Units of Actavis Group Hf agreed to pay $118.6 million to resolve claims that they caused the U.S. and four state governments to overpay for drugs.

The settlement, filed Dec. 29 in federal court in Boston, followed an $84 million accord announced a day earlier in a lawsuit by the state of Texas, bringing the total to $202.6 million. In February, a state court jury in Austin ordered units of the Iceland-based company to pay $170 million for inflating billings to the Texas Medicaid program.

In the larger accord, Actavis settled with the U.S., New York, Florida, South Carolina and Iowa. The U.S., Florida and Texas cases were filed by Ven-A-Care of the Florida Keys Inc., a specialty pharmacy which prosecuted them civilly.

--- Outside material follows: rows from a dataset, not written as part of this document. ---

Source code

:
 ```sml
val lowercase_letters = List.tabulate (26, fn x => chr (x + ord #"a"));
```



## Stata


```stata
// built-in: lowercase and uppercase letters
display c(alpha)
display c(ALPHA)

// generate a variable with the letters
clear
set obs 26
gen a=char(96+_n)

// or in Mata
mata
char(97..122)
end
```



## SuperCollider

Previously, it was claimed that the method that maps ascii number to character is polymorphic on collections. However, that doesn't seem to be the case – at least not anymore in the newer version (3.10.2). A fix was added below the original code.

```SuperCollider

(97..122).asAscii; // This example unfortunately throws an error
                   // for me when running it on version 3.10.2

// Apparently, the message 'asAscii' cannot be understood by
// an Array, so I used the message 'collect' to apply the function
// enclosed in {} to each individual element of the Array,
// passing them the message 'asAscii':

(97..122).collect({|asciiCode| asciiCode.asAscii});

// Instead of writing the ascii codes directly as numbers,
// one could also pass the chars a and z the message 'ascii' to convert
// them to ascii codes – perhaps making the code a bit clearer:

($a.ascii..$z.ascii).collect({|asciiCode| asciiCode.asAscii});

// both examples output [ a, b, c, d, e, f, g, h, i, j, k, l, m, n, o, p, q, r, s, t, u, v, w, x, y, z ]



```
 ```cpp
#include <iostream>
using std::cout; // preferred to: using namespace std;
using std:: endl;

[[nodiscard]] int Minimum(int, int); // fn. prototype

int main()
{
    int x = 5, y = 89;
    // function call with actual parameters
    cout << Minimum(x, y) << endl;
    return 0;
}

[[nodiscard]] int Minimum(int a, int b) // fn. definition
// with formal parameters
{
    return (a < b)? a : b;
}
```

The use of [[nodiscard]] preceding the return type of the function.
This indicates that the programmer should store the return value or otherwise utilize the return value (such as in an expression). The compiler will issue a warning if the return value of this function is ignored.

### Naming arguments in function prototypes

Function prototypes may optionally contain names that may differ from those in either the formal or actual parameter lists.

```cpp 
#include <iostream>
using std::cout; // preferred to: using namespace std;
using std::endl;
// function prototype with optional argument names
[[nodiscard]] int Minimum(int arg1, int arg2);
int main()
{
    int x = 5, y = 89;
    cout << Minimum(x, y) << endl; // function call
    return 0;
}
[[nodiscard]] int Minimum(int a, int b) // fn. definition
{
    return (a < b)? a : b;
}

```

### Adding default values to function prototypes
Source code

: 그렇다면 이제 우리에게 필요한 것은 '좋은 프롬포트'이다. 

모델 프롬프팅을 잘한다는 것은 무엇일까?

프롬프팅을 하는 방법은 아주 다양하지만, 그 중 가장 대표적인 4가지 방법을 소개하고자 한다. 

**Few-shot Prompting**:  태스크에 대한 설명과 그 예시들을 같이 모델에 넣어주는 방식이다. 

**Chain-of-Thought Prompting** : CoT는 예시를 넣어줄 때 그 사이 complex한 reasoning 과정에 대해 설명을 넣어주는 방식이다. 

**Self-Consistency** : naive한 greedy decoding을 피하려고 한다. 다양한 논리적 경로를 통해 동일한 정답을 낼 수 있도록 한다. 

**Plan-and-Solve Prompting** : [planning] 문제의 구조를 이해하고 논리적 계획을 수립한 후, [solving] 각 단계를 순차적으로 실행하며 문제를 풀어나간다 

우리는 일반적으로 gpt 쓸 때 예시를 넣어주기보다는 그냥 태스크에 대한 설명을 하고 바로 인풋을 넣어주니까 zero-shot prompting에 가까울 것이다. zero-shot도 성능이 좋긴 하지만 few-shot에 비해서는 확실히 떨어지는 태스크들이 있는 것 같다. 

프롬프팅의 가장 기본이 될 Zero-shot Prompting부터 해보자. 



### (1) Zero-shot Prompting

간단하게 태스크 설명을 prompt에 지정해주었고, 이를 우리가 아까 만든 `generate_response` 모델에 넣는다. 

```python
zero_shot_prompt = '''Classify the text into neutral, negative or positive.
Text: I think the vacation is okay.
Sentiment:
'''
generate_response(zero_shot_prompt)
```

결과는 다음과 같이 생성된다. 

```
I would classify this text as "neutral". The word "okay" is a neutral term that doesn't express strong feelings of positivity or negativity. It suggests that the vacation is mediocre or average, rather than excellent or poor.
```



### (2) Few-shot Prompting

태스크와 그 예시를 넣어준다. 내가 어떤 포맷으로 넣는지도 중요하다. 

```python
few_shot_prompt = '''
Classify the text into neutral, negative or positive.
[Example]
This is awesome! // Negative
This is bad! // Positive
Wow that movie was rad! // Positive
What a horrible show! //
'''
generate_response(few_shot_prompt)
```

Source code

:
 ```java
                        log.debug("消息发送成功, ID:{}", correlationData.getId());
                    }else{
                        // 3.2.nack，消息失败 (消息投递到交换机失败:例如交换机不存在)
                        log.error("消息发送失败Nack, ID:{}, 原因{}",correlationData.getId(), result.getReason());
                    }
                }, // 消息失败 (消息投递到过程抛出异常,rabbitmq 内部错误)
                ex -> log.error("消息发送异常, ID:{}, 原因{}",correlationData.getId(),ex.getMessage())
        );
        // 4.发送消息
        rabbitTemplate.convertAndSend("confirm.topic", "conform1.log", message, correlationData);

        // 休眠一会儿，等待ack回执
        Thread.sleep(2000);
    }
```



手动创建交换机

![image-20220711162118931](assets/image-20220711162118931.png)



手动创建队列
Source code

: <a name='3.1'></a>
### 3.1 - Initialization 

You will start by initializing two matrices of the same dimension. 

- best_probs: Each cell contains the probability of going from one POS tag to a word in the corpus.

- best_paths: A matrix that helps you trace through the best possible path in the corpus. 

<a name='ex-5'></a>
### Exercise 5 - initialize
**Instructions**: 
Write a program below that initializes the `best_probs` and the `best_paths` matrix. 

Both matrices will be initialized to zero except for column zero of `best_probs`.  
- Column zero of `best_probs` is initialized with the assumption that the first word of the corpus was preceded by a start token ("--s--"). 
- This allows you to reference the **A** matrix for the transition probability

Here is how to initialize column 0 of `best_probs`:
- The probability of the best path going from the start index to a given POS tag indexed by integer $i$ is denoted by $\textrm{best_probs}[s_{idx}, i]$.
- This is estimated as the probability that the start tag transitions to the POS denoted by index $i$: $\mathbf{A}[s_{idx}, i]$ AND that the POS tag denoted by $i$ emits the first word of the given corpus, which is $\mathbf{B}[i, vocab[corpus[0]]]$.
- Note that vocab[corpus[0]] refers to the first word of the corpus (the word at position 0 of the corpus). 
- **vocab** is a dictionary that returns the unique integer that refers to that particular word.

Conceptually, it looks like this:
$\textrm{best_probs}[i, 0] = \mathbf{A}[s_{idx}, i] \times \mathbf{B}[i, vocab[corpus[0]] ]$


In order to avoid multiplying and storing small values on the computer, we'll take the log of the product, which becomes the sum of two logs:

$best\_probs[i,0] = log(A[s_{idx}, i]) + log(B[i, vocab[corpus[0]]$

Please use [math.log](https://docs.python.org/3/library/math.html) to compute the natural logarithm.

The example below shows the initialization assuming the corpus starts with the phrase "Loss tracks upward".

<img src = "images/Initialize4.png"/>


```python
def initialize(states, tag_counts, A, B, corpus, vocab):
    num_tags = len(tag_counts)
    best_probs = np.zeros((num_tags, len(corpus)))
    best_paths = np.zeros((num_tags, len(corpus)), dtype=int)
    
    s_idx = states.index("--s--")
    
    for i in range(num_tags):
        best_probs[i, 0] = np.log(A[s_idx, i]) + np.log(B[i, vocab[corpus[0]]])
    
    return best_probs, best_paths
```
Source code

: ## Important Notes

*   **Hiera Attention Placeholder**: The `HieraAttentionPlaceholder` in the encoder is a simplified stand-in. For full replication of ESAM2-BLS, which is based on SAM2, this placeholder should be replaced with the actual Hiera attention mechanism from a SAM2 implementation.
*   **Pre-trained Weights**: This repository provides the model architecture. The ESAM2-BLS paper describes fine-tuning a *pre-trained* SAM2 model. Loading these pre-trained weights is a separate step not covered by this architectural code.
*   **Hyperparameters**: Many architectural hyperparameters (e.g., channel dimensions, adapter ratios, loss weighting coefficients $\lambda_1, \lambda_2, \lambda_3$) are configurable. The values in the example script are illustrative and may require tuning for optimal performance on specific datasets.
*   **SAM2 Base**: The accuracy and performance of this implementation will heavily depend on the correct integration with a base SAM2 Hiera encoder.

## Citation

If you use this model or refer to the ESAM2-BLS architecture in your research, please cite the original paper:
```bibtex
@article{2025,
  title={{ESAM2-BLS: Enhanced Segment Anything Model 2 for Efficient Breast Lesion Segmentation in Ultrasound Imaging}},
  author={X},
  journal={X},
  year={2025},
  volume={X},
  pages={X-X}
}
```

Ven-A-Care sued under the U.S. False Claims Act and similar statutes in Florida and Texas, which lets whistle-blowers sue on behalf of the government and share in any recovery. The states pursued their cases separately.

Gerard Farrell, a spokesman for Actavis Inc., the U.S. unit based in Morristown, New Jersey, had no immediate comment on the settlement.

Ven-A-Care settled more than 20 lawsuits since 2000 that allowed state and federal governments to collect about $3 billion. Ven-A-Care collected more than $400 million in whistle-blower fees during that period.

“Ven-A-Care is pleased to have resolved all of its matters with the Actavis group of companies,” said its attorney, James Breen.

Ven-A-Care claimed that Actavis defrauded the U.S. and state governments by falsely reporting inflated prices of drugs. Actavis knew that the governments would use those false reports to set higher reimbursement rates for Medicaid, Ven-A-Care claimed. Actavis denied wrongdoing in the settlements.

The Justice Department didn’t join the case, although it recovered $108 million. Between the two cases, Ven-A-Care collected $15.6 million, court records show.

“The U.S. declined to intervene, which means the Justice Department didn’t invest any resources in the case,” Breen said. “Ven-A-Care and its legal team funded and pursued the case, took all the risks, and will return over $108 million to the federal government. That’s exactly the way the False Claims Act is supposed to work.”

The case is In re Pharmaceutical Average Wholesale Price Litigation, MDL No. 1456, U.S. District Court, District of Massachusetts (Boston). The Texas case is State of Texas Ex. Rel. Ven-A-Care of the Florida Keys Inc., D-1-GV-08-1566, Texas District Court, Travis County (Austin).